In a situation where children – through their own half-informed peers or seniors – first learn about sex, the verb, and only later get to know that the three lettered word is also a synonym for the word gender, it becomes particularly important that the information that they get is correct and not misleading and definitely not fatally misleading.
In objecting to sex education, parents, and specially urban parents, ignore the fact that they have done very little to prevent the exposure of their wards to titillating and the potentially-exploitative quality of sexual portrayals in the media and at other times the demeaning depiction of women in soaps.

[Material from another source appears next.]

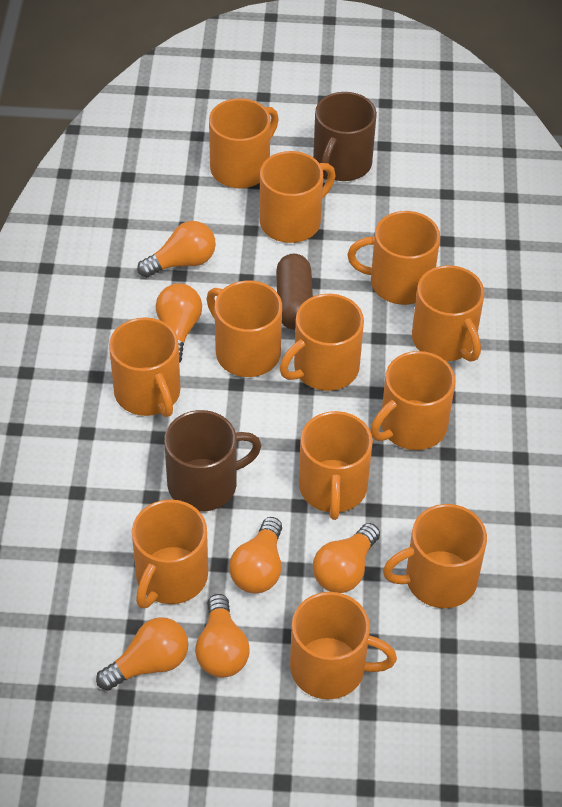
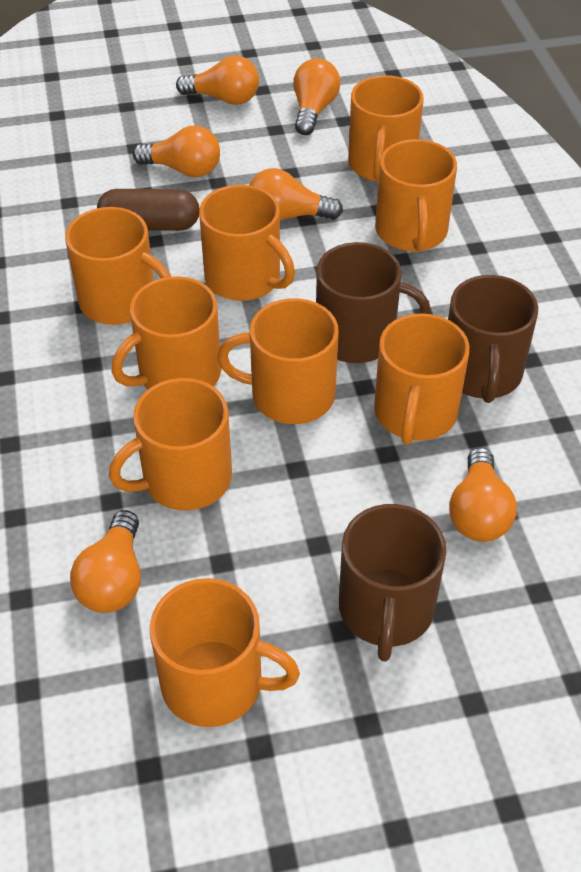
brown mug: 2 -> 3
orange mug: 12 -> 9

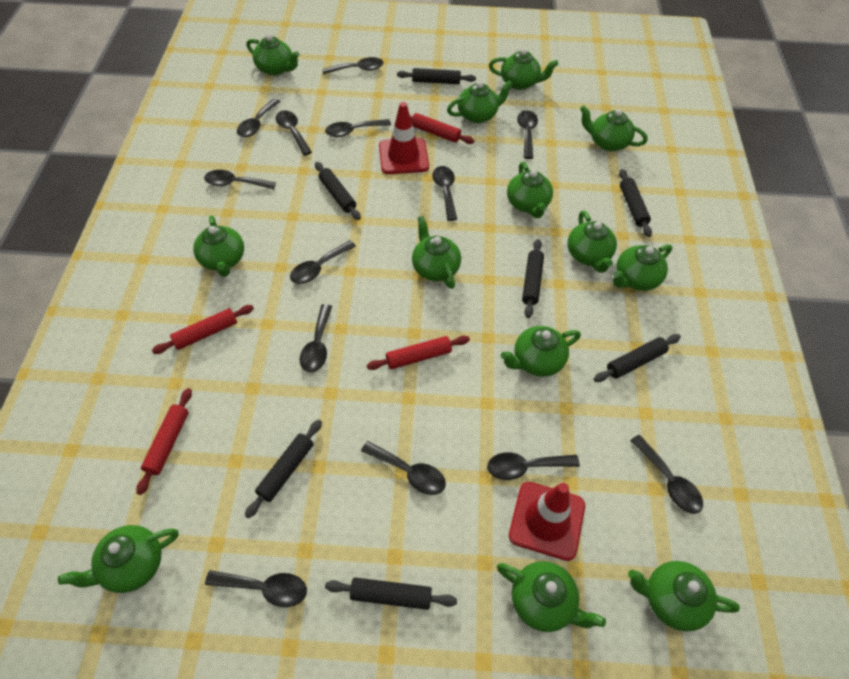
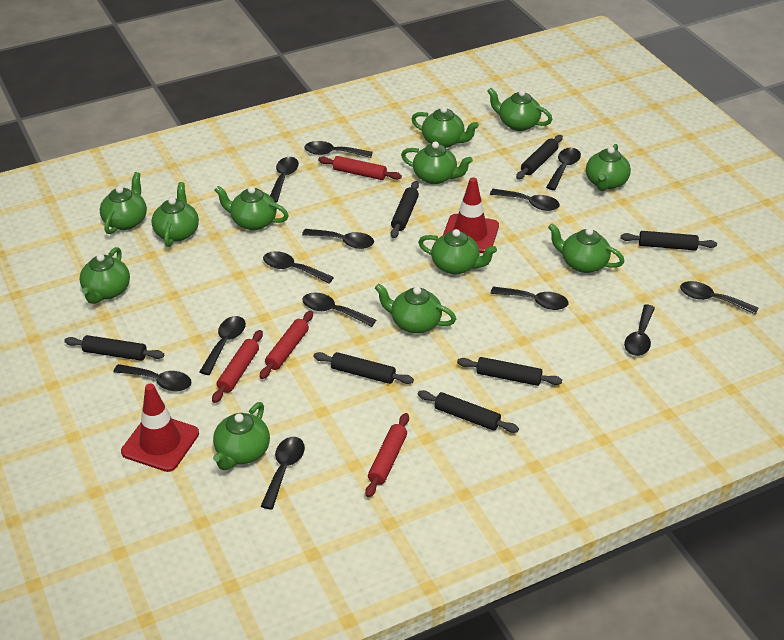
green teapot: 13 -> 12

And yet, they seem to have a very strong argument against sex education within a reliable and controlled environment.
And for the final and crucial segment leading the resistance to sex education – the teachers – the concern seems to be far more basic than the lofty ramblings of the political elite (of cultural ethos and its trappings). They are simply embarrassed talking about sex. And they would find it inconvenient to tackle queries from students. It is this embarrassment to discuss sex which is at the heart of the need for sex education in the midst of the AIDS epidemic, the alarming figures on child abuse in the country and the rise in unwanted teen pregnancies and fatalities from botched abortions. With every second child in the country having faced some form of sexual abuse with 21.9 per cent having endured severe forms of sexual abuse we are talking about significant numbers here considering that 19 percent of the world's children reside in the country.
If we do not start talking now, when will we?